Step 10: Build the Final Portfolio Summary

print("\n" + "=" * 65)
print("MAYA REYES CONSULTING — 2024 ANNUAL PORTFOLIO REVIEW")
print("=" * 65)

total_rev = project_data["revenue"].sum()
total_margin = project_data["gross_margin"].sum()
total_hours = project_data["hours_billed"].sum()
blended_margin = total_margin / total_rev * 100
effective_rate = total_rev / total_hours

print(f"\n  Total Revenue:       ${total_rev:>10,.0f}")
print(f"  Total Gross Margin:  ${total_margin:>10,.0f}  ({blended_margin:.1f}%)")
print(f"  Total Hours Billed:  {total_hours:>10,.0f} hrs")
print(f"  Effective Rate:      ${effective_rate:>10,.2f}/hr")
print(f"  Active Clients:      {len(client_summary):>10}")
print(f"  Projects Completed:  {len(projects):>10}")

print("\n  TOP 3 CLIENTS:")
for _, row in top_3_clients.iterrows():
    pct = row["total_revenue"] / total_rev * 100
    print(f"    {row['client_name']:<30} ${row['total_revenue']:>8,.0f}  ({pct:.1f}% of revenue)")

print("\n  STRATEGIC NOTES:")
print("  - Retainer clients show more consistent hours and predictable margin.")
print("  - Strategy projects command higher rates than Analysis projects.")
print("  - H2 rates are higher than H1 — pricing adjustments are working.")
print("  - Top 3 clients represent high revenue concentration; diversification advised.")

What Maya Discovered

The analysis surfaces several actionable insights:

Revenue concentration. Her top three clients represent a large share of her total income. This is a business risk — losing one retainer client would significantly impact her revenue. She should actively develop relationships with newer clients.

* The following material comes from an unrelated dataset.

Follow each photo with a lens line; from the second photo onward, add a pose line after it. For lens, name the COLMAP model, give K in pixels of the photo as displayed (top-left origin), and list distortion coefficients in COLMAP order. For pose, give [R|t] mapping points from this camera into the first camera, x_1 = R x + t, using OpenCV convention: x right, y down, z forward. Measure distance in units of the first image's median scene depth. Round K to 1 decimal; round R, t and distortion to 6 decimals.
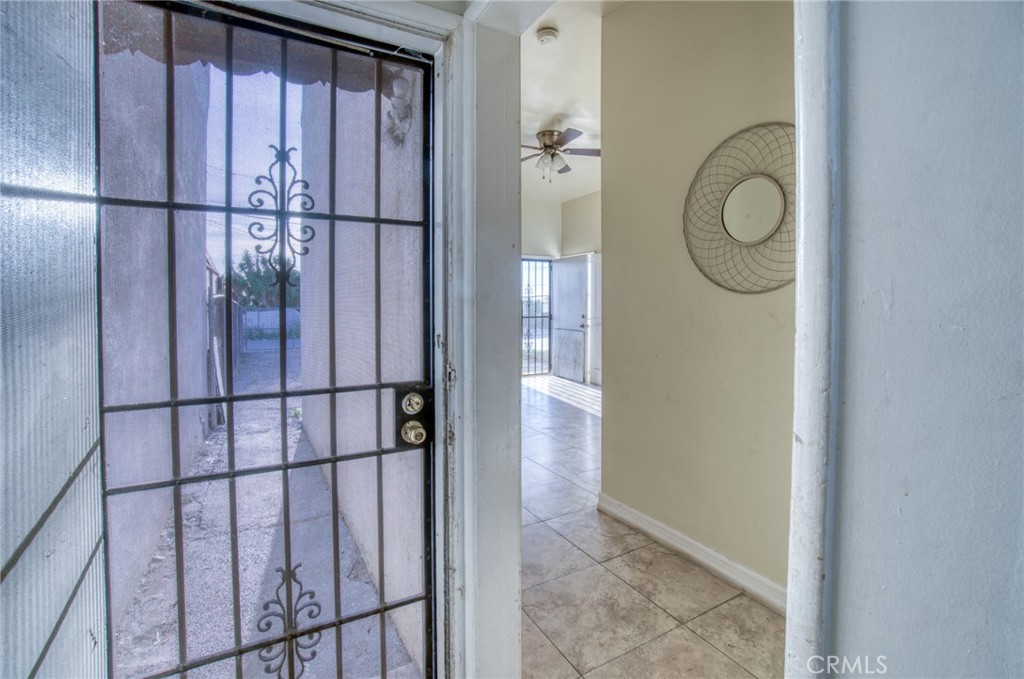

Retainer vs. project margin. Both client types have similar blended margins, but retainer clients provide revenue predictability and larger project volumes. When choosing new clients, Maya will favor retainer arrangements.

Strategy projects earn more per hour than analysis projects. Strategy engagements have higher rates and comparable margins. This guides how she positions herself in proposals.

Rate increases are working. H2 projects have higher average rates than H1, reflecting the mid-year rate increase she implemented. The market has accepted the new pricing.


Techniques Used in This Case Study

Technique Where Used
Derived columns from arithmetic revenue, total_cost, gross_margin, margin_pct
.merge() with how="left" Joining project data with client master
.groupby() with named .agg() Client portfolio summary, type comparison, quarterly trend
.nlargest() Top 3 clients by revenue
.pct_change() Quarter-over-quarter growth
.apply() with lambda H1/H2 period tagging
.sort_values() Ranking and ordering results
Computed .pct_change() Q-o-Q growth
pd.to_period() Grouping by quarter and month

Discussion Questions

  1. Maya uses projects["labor_cost"] = projects["hours_billed"] * MAYA_COST_RATE with a constant rate. In reality, some projects are more cognitively demanding. How might you model a variable cost rate? What data would you need?

  2. The top-3 client analysis uses .nlargest(3, "total_revenue"). What would happen if two clients were tied for third place? How does pandas handle ties in .nlargest()?

  3. Maya recalculates blended_margin_pct from totals (total_margin / total_revenue) rather than averaging the per-project margin_pct values. Why is this more accurate? Can you construct a simple example that shows the difference?

  4. How would you build a pivot table showing Maya's revenue by client_type (rows) and quarter (columns)?

  5. Maya wants to know whether she tends to get better margins on later projects with the same client (the "learning curve" effect). How would you add a project_sequence column (1 for first project with that client, 2 for second, etc.) and then analyze margin by sequence number?